- **Supplied records**:
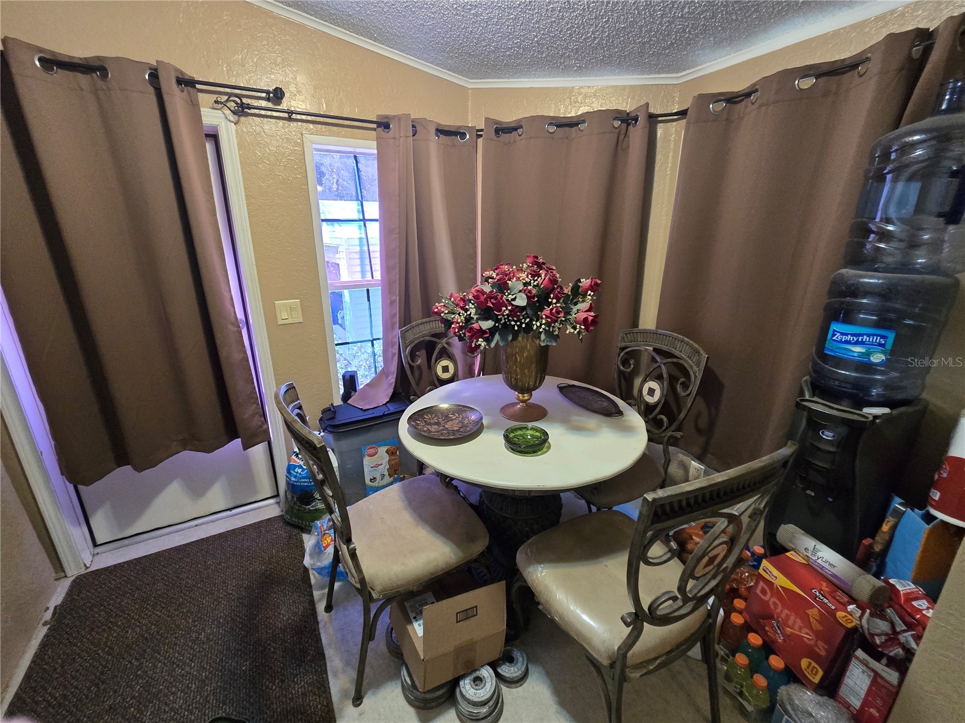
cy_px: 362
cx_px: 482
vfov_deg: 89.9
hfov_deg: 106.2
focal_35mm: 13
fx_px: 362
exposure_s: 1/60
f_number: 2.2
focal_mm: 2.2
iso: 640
* * *
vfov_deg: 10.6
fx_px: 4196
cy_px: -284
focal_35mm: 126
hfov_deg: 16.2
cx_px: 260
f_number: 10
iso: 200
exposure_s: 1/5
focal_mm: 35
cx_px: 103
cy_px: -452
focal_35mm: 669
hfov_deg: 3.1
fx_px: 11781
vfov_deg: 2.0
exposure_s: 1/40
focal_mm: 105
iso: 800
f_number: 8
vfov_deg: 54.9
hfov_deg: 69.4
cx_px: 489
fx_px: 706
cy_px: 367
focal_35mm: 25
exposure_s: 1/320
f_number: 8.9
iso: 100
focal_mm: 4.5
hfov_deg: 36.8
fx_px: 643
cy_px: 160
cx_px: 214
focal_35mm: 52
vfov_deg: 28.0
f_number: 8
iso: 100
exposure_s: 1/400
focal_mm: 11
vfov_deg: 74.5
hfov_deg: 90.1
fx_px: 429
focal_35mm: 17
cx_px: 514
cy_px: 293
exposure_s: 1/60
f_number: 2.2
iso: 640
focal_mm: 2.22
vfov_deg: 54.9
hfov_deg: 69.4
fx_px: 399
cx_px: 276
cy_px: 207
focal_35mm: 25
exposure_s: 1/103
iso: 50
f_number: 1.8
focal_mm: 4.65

- **Problem to solve**: Set down, from the entries above, exactly the lines from the one with "f_number: 8.9" up to and including the one with "focal_mm: 4.65", and no other lines.

- **Finished task**:
f_number: 8.9
iso: 100
focal_mm: 4.5
hfov_deg: 36.8
fx_px: 643
cy_px: 160
cx_px: 214
focal_35mm: 52
vfov_deg: 28.0
f_number: 8
iso: 100
exposure_s: 1/400
focal_mm: 11
vfov_deg: 74.5
hfov_deg: 90.1
fx_px: 429
focal_35mm: 17
cx_px: 514
cy_px: 293
exposure_s: 1/60
f_number: 2.2
iso: 640
focal_mm: 2.22
vfov_deg: 54.9
hfov_deg: 69.4
fx_px: 399
cx_px: 276
cy_px: 207
focal_35mm: 25
exposure_s: 1/103
iso: 50
f_number: 1.8
focal_mm: 4.65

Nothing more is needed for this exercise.